There’s white, and then there’s the immaculate ultrawhite behind the French doors of a new GE Café Series refrigerator. There’s white, and then there’s the luminous-from-every-angle white hood of a 50th anniversary Ford Mustang GT. There’s white, and then there’s the how-white-my-shirts-can-be white that’s used to brighten myriad products, from the pages of new Bibles to the hulls of superyachts to the snowy filling inside Oreo cookies…

The basics are public knowledge. First, the ore is fed into a large ceramic-lined vessel—the chlorinator. There it’s mixed with coke (pure carbon) and chlorine and heated to at least 1,800F. “The material inside here resembles lava. This is like running a big volcano,” Daniel Dayton, a former top executive at DuPont, told jurors about the chlorinator in 2014. (Chemours and DuPont declined to comment for this story.)

Hot gas in the chlorinator gets piped out and condensed into a new compound called titanium tetrachloride, or “tickle,” as engineers call it.
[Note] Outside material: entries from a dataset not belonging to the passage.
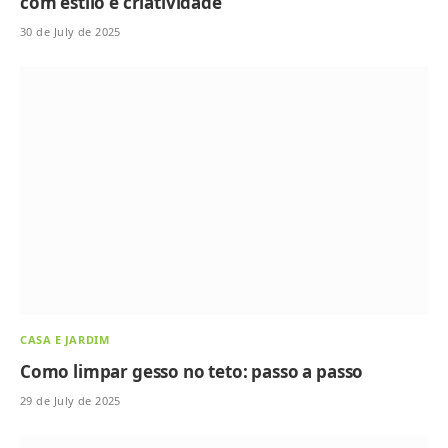
com estilo e criatividade
30 de July de 2025
CASA E JARDIM
Como limpar gesso no teto: passo a passo
29 de July de 2025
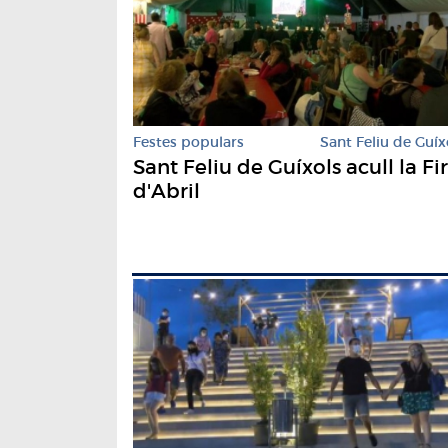
Festes populars
Sant Feliu de Guíx
Sant Feliu de Guíxols acull la Fi
d'Abril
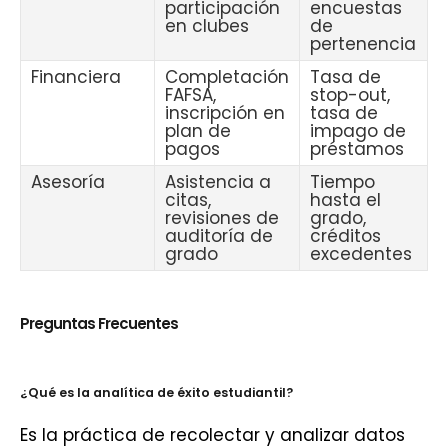
participación
encuestas
en clubes
de
pertenencia
Financiera
Completación
Tasa de
FAFSA,
stop-out,
inscripción en
tasa de
plan de
impago de
pagos
préstamos
Asesoría
Asistencia a
Tiempo
citas,
hasta el
revisiones de
grado,
auditoría de
créditos
grado
excedentes
Preguntas Frecuentes
¿Qué es la analítica de éxito estudiantil?
Es la práctica de recolectar y analizar datos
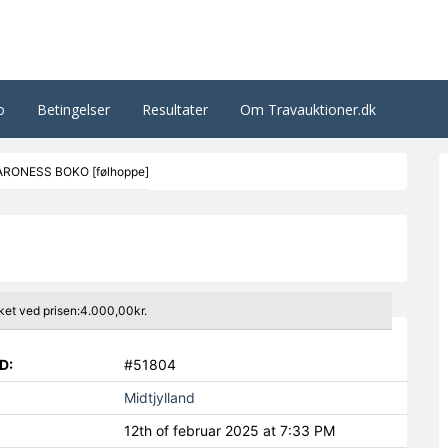
o
Betingelser
Resultater
Om Travauktioner.dk
ARONESS BOKO [følhoppe]
ket ved prisen:4.000,00kr.
D:
#51804
Midtjylland
12th of februar 2025 at 7:33 PM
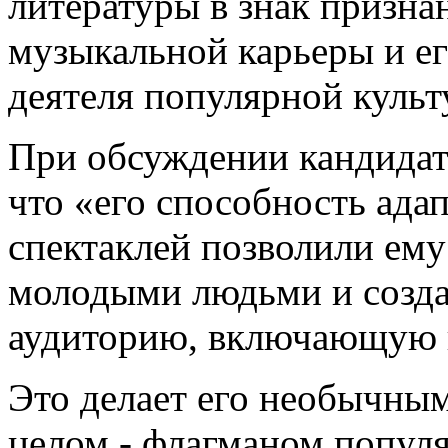
литературы в знак призн
музыкальной карьеры и ег
деятеля популярной куль
При обсуждении кандидат
что «его способность ада
спектаклей позволили ему
молодыми людьми и созда
аудиторию, включающую н
Это делает его необычным
целом - флагманом попул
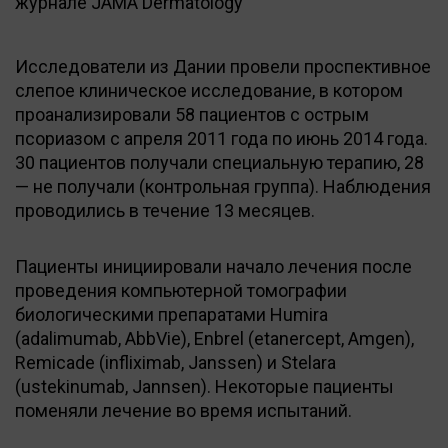
журнале JAMA Dermatology
Исследователи из Дании провели проспективное
слепое клиническое исследование, в котором
проанализировали 58 пациентов с острым
псориазом с апреля 2011 года по июнь 2014 года.
30 пациентов получали специальную терапию, 28
— не получали (контрольная группа). Наблюдения
проводились в течение 13 месяцев.
Пациенты инициировали начало лечения после
проведения компьютерной томографии
биологическими препаратами Humira
(adalimumab, AbbVie), Enbrel (etanercept, Amgen),
Remicade (infliximab, Janssen) и Stelara
(ustekinumab, Jannsen). Некоторые пациенты
поменяли лечение во время испытаний.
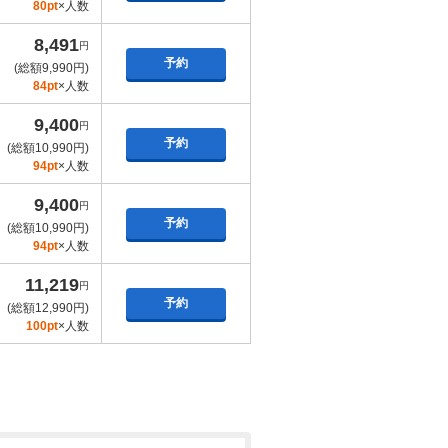
80pt
×人数
8,491
円
予約
(総額9,990円)
84pt
×人数
9,400
円
予約
(総額10,990円)
94pt
×人数
9,400
円
予約
(総額10,990円)
94pt
×人数
11,219
円
予約
(総額12,990円)
100pt
×人数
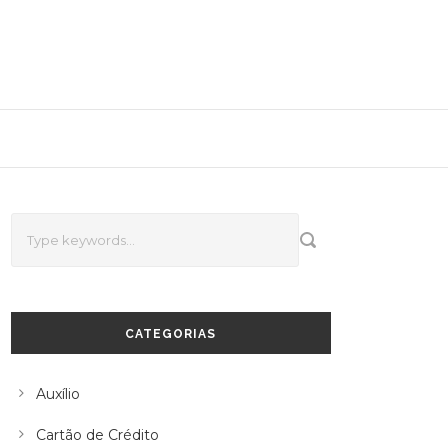
CATEGORIAS
Auxílio
Cartão de Crédito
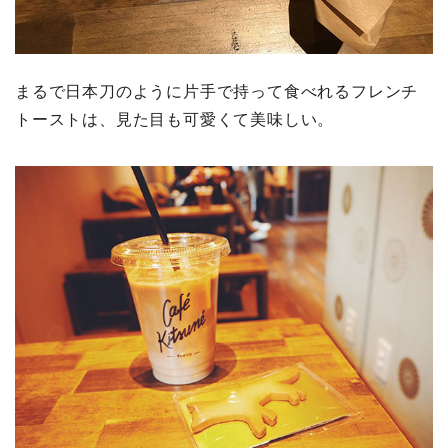
まるで日本刀のように片手で持って食べれるフレンチ
トーストは、見た目も可愛くて美味しい。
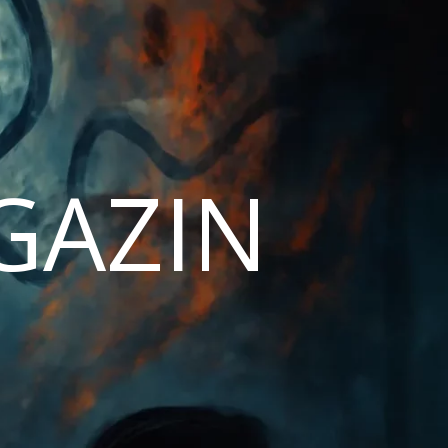
AGAZIN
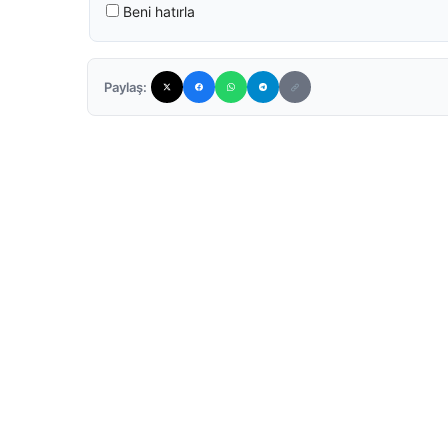
Beni hatırla
Paylaş:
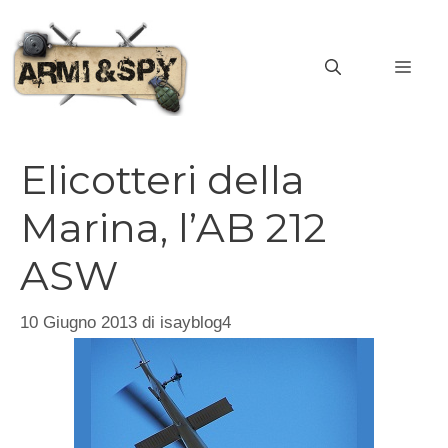
Vai
al
MEN
contenuto
Elicotteri della
Marina, l’AB 212
ASW
10 Giugno 2013
di
isayblog4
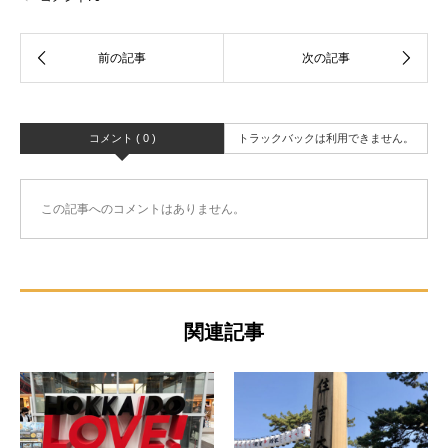
コメント ( 0 )
トラックバックは利用できません。
この記事へのコメントはありません。
関連記事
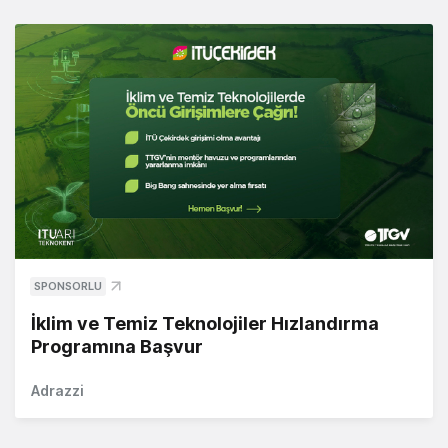
SPONSORLU
İklim ve Temiz Teknolojiler Hızlandırma
Programına Başvur
Adrazzi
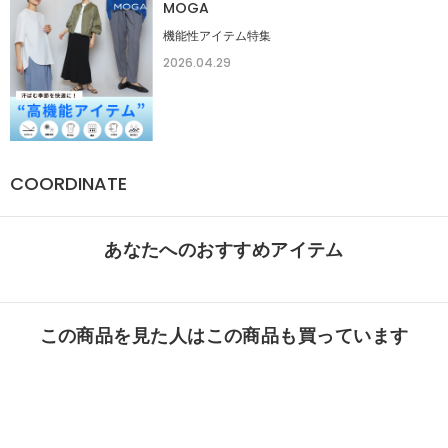
MOGA
機能性アイテム特集
2026.04.29
COORDINATE
あなたへのおすすめアイテム
この商品を見た人はこの商品も買っています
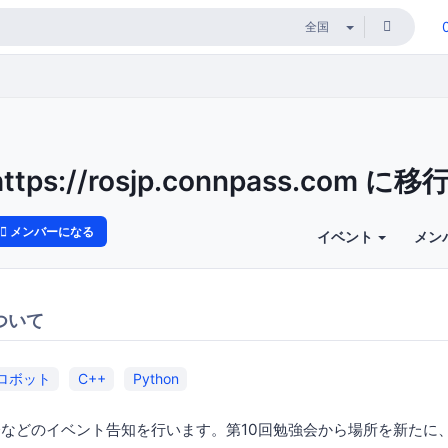
https://rosjp.connpass.com に
メンバーになる
イベント
メン
ついて
ロボット
C++
Python
会などのイベント告知を行います。第10回勉強会から場所を新たに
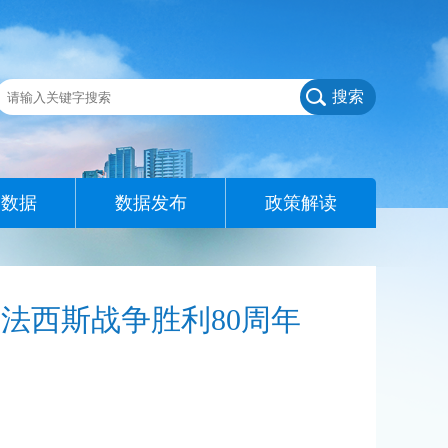
搜索
查数据
数据发布
政策解读
法西斯战争胜利80周年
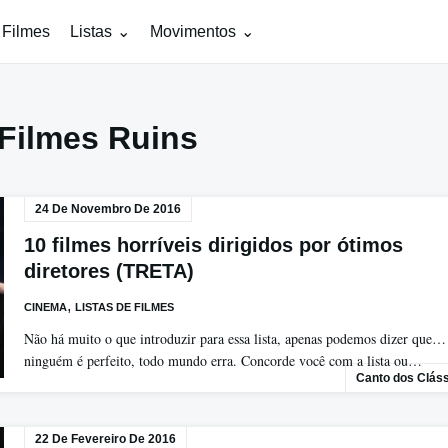
 Filmes
Listas
Movimentos
Filmes Ruins
24 De Novembro De 2016
10 filmes horríveis dirigidos por ótimos
diretores (TRETA)
,
CINEMA
LISTAS DE FILMES
Não há muito o que introduzir para essa lista, apenas podemos dizer que…
ninguém é perfeito, todo mundo erra. Concorde você com a lista ou…
Canto dos Clás
22 De Fevereiro De 2016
The tickle is heated again, subjected to various purifying chemical reactions, and cooled. Now a yellowish liquid, the tickle is inserted into a second vessel, called the oxidizer. It’s again heated to very high temperatures and mixed with oxygen; the reaction knocks the chlorine molecule off the titanium, and two oxygen molecules attach to the titanium in its place. The resulting particles are so fine that the white stuff has the consistency of talcum powder.